(Bloomberg) -- Outflows from global equity funds are only just starting to catch up with investor pessimism on risk assets, according to Bank of America Corp. strategists.

“Everyone is bearish but no one has sold,” strategists led by Michael Hartnett wrote in a note, adding that for every $100 of inflows since January 2021, just $2 have flowed out from tech stocks and $3 exited from equities overall. 

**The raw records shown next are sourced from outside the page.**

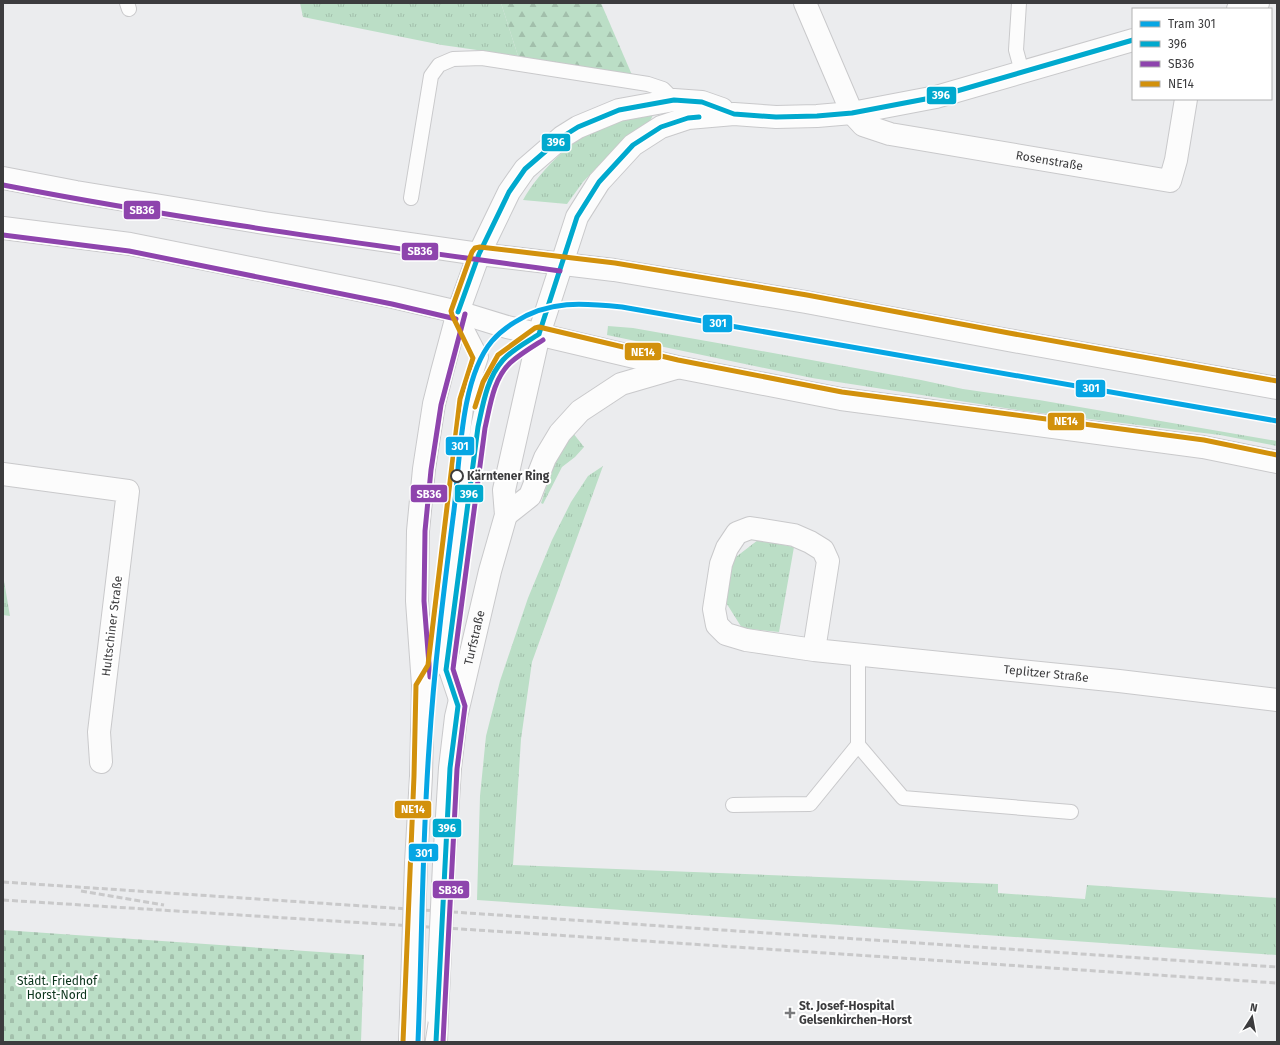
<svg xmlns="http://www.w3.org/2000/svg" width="1280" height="1045" font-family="'Fira Sans',sans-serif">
  <defs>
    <pattern id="grass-tufts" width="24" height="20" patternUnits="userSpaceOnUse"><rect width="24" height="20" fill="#bbdec6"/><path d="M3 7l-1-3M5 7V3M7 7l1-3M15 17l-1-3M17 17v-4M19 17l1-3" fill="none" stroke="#a2bfab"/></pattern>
    <pattern id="forest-firs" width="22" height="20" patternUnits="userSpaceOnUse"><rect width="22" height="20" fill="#bbdec6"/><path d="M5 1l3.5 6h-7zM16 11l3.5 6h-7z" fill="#a2bfab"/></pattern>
    <pattern id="cemetery-stones" width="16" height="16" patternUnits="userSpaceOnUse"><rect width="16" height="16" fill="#bbdec6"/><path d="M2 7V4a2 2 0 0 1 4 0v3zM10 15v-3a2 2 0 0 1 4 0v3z" fill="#a2bfab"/></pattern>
  </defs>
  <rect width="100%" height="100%" fill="#ebecee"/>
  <path fill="url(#grass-tufts)" d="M300,3H501L518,56L442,45L303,17Z
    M653,115L650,121L617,146L583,182L567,204L523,200C540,169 579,132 614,121C626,117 640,117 653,115Z
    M608,326L633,328L729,345L921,380L963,389L1039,400L1277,441V446L1220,435L1024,411L812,378L607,335Z
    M573,433L584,447L575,457L562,467L543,504L541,503L555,461L561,449Z
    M603,466L532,662L521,739L513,865L998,884V893L1085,899L1087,885L1277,898V955L477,900L480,796L486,736L500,681L528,598L552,540L571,502L588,476Z
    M758,540L794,547L779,632L742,628L725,601L732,560Z
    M3,575L10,616L3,615Z"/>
  <path fill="url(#forest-firs)" d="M501,3H601L632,75L518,56Z"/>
  <path fill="url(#cemetery-stones)" d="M3,930L364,955L361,1042H3Z"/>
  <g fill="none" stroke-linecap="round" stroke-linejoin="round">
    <defs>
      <path id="lane" d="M127,3L129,9
        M1019,3L1016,50L1022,72
        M411,198L431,76L439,65L453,59L482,58L648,84L663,89L674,100
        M858,654V745L903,798L1071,812
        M423,685L435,668L446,570L467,400L481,357L458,312
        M458,706L446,670L478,427C483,404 488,378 503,360C510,352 529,341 539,334
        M733,805L810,804L858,745"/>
      <g id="street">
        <path id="s1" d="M805,3L852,113L863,125L890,134L1170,181L1176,160L1186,99"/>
        <path d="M3,474L128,491L99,732L101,762"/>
        <path id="s2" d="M814,650L828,561L823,550L810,542L794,535L750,528L737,533L727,548L721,564L714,609L717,625L726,634L746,640L814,650L1119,681L1277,700"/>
      </g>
      <g id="secondary">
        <path d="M1238,9L1258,3"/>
        <path d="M3,178L76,192L264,223L479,254L614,270L806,302L1008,340L1277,388"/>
        <path d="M3,228L130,244L295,277L393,297L458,312L507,327L677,367L841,399L1203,447L1277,462"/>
        <path d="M506,515L530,496L545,458L560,433L580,411L621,384L676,368"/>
        <path d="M416,863L421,776L423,685L417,601L418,531L424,469L434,404L442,372L458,312L479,254L509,192L525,169L562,137L578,127L619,110L674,100L702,102L722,109"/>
        <path id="s3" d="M444,864L450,768L456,717L490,571L506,515L504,490L539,334L577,217L599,182L633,145L661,127L688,118L734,114L776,117L817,116L852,113L936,97L1133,40"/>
        <path d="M410,1042L411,1014"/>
        <path d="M436,1042L437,1015"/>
      </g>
    </defs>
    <use href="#lane" stroke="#c9c9cb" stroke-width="16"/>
    <use href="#street" stroke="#c9c9cb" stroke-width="24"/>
    <use href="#secondary" stroke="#c9c9cb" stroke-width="24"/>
    <use href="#lane" stroke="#fcfcfc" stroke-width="14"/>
    <use href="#street" stroke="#fcfcfc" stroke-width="22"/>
    <use href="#secondary" stroke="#fcfcfc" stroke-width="22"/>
    <path stroke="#c9c9ca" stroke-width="1" d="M425,1042L429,1017"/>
    <path stroke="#c9c9ca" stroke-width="3" stroke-dasharray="6 3" stroke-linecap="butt" d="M3,882L1277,967
      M81,891L164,905
      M3,900L555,935L1277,983"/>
    <defs>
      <path id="secondary-bridge" d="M411,1014L416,863
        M437,1015L444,864"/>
    </defs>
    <use href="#secondary-bridge" stroke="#c9c9cb" stroke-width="24" stroke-linecap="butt"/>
    <use href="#secondary-bridge" stroke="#fcfcfc" stroke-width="22"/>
    <defs>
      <path id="bus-1" d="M458,312L479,254L509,192L525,169L562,137L578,127L619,110L674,100L702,102L734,114L776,117L817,116L852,113L936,97L1133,40
        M539,334L577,217L599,182L633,145L661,127L688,118L699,117
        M436,1042L450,768L458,706L446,670L478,427C483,404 487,378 503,360C513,349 527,342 539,334"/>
      <path id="bus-2" d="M3,185C188,221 374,245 560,271
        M3,235L129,251L392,304L456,319
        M430,677L424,601L425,531L431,470L441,405L465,314
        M443,1042L457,769L465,706L453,669L485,428C490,407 493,379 510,363C520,354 532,347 543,340"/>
      <path id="bus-3" d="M475,407L483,382L498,355L535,328L539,327L678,360L842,392L1204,440L1277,455
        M403,1042L414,776L416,685L428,665L460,399L473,358L452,315L451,311L472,252L475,248L480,247L615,263L807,295L1009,333L1277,381"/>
    </defs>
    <use href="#bus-1" stroke="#fff" stroke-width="8"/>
    <use href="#bus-2" stroke="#fff" stroke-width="8"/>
    <use href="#bus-3" stroke="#fff" stroke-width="8"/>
    <use href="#bus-1" stroke="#00a9ce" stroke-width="5"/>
    <use href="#bus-2" stroke="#8e44ad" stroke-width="5"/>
    <use href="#bus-3" stroke="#d2910c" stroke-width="5"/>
    <defs>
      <path id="tram-1" d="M418,1042C422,944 422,846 429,748C434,668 444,589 454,510C460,462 460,379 492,341C498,334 507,327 515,322C549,300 583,303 622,307L1277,421"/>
    </defs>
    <use href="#tram-1" stroke="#fff" stroke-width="8"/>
    <use href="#tram-1" stroke="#06a6e4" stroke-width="5"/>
  </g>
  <circle fill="#fff" stroke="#3c3c3e" stroke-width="2" cx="457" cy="476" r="6"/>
  <path fill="#797a7c" stroke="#fff" stroke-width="1.5" d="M788 1007h4v4h4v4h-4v4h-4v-4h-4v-4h4z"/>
  <g text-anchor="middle" stroke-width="4" stroke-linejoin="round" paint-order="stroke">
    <g font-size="12" fill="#3c3c3e" stroke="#fff">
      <text dy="4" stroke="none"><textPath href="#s1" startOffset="326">Rosenstraße</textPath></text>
      <text transform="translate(112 626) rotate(-83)" y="4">Hultschiner Straße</text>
      <text dy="4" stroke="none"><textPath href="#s3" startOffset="229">Turfstraße</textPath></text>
      <text dy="4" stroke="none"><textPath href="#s2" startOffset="626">Teplitzer Straße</textPath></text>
    </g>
    <g font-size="12" font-weight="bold" fill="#3c3c3e" stroke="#fff" text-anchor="start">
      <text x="467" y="480">Kärntener Ring</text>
    </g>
    <g font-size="12" fill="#0b331b" stroke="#fff">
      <text x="57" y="985">Städt. Friedhof<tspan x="57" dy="14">Horst-Nord</tspan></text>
    </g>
    <g font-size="12" font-weight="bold" fill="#3c3c3e" stroke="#fff" text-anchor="start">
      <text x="799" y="1010">St. Josef-Hospital<tspan x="799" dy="14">Gelsenkirchen-Horst</tspan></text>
    </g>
  </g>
  <g stroke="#fff" stroke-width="1.5">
    <rect x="926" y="86" width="31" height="19" rx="4" fill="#00a9ce"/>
    <rect x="541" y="133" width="30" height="19" rx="4" fill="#00a9ce"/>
    <rect x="123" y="200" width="38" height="20" rx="4" fill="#8e44ad"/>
    <rect x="401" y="242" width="38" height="19" rx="4" fill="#8e44ad"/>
    <rect x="702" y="314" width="31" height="19" rx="4" fill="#06a6e4"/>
    <rect x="624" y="342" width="38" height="19" rx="4" fill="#d2910c"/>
    <rect x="1075" y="379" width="31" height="19" rx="4" fill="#06a6e4"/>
    <rect x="1047" y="412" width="38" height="19" rx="4" fill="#d2910c"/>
    <rect x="445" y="436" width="30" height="20" rx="4" fill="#06a6e4"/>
    <rect x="410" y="484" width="38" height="19" rx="4" fill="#8e44ad"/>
    <rect x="454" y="484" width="30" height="19" rx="4" fill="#00a9ce"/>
    <rect x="394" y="800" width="38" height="19" rx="4" fill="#d2910c"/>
    <rect x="432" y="818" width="30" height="20" rx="4" fill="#00a9ce"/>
    <rect x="408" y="843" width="31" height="19" rx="4" fill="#06a6e4"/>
    <rect x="432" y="880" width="38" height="19" rx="4" fill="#8e44ad"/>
  </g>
  <g font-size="11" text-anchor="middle" font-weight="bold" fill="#fff">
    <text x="941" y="99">396</text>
    <text x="556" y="146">396</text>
    <text x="142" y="214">SB36</text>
    <text x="420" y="255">SB36</text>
    <text x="718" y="327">301</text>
    <text x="643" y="356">NE14</text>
    <text x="1091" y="392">301</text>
    <text x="1066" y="425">NE14</text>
    <text x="460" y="450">301</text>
    <text x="429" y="498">SB36</text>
    <text x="469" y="498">396</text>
    <text x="413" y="813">NE14</text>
    <text x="447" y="832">396</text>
    <text x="424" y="857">301</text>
    <text x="451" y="894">SB36</text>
  </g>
  <rect width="1280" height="1045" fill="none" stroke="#3c3c3e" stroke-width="8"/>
  <rect x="1132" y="8" width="140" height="92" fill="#ffffff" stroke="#b1b1b2"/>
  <rect x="1140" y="21" width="20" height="6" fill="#06a6e4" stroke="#b1b1b2"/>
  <text x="1168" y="28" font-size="12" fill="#3c3c3e">Tram 301</text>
  <rect x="1140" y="41" width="20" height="6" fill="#00a9ce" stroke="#b1b1b2"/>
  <text x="1168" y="48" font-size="12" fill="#3c3c3e">396</text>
  <rect x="1140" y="61" width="20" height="6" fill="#8e44ad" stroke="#b1b1b2"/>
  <text x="1168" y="68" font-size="12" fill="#3c3c3e">SB36</text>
  <rect x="1140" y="81" width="20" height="6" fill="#d2910c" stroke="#b1b1b2"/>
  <text x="1168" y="88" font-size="12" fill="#3c3c3e">NE14</text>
  <g transform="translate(1252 1017) rotate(11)" stroke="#ffffff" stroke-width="3" paint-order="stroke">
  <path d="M0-3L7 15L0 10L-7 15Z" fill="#3c3c3e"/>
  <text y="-6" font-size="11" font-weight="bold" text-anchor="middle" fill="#3c3c3e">N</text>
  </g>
</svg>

“Flows are starting to catch up with sentiment,” Bank of America strategists said, warning that stocks will likely see more declines as they don’t think “Wall Street unwinds financial excesses of past 13 years with a six-month garden variety bear market.” Bearish positioning, according to Hartnett, is currently the top factor for risk appetite and possible market recovery, but corporate profits and hawkish monetary policy don’t yet signal a new bull trend. 

In the week through July 20, global equity funds had outflows of $4.5 billion, with US stocks seeing a second week of redemptions at $0.7 billion, according to the note citing EPFR Global data. About $8.2 billion left bonds -- the first outflow in three weeks, while cash saw inflows of $3.5 billion, the data show.

Equity markets have tried to recover in July, with the S&P 500 Index poised for its biggest monthly gain since October 2021, after concerns of a looming recession sent it tumbling into a bear market last month. Still, investor sentiment remains subdued as the Federal Reserve is expected to remain hawkish despite the possibility of an economic contraction as it fights historically high inflation.

Market participants are also debating whether stocks have seen full capitulation, with the July Bank of America global fund manager survey showing earlier this week that investor allocation to equities plunged to the lowest since October 2008, while exposure to risk assets dropped to levels not seen even during the global financial crisis. In the meantime, Sanford C. Bernstein strategists said stocks are yet to see full capitulation as equity outflows outside Europe have only just begun.

“Putin/China catalysts to be less bearish in the second half but bull run needs peak CPI, peak yields, Fed done by 2023, which is unlikely without big recession and/or big credit event,” said Hartnett, recommending to sell the S&P 500 at 4,200, or 5% higher from the latest close. 

Investors are focusing on the earnings season for clues on whether companies will be able to overcome a flurry of risks, including surging inflation and supply constraints. Hartnett had said last week that weaker-than-expected corporate earnings could tip investors into full capitulation. Data compiled by Bloomberg show fewer US companies are topping earnings estimates this season, with the materials and energy sectors among the biggest laggards.

In terms of equity flows by style factors, US large caps saw inflows, while small cap, growth and value had outflows in the week. Health care and consumer led inflows among sectors, while materials and energy had the biggest outflows.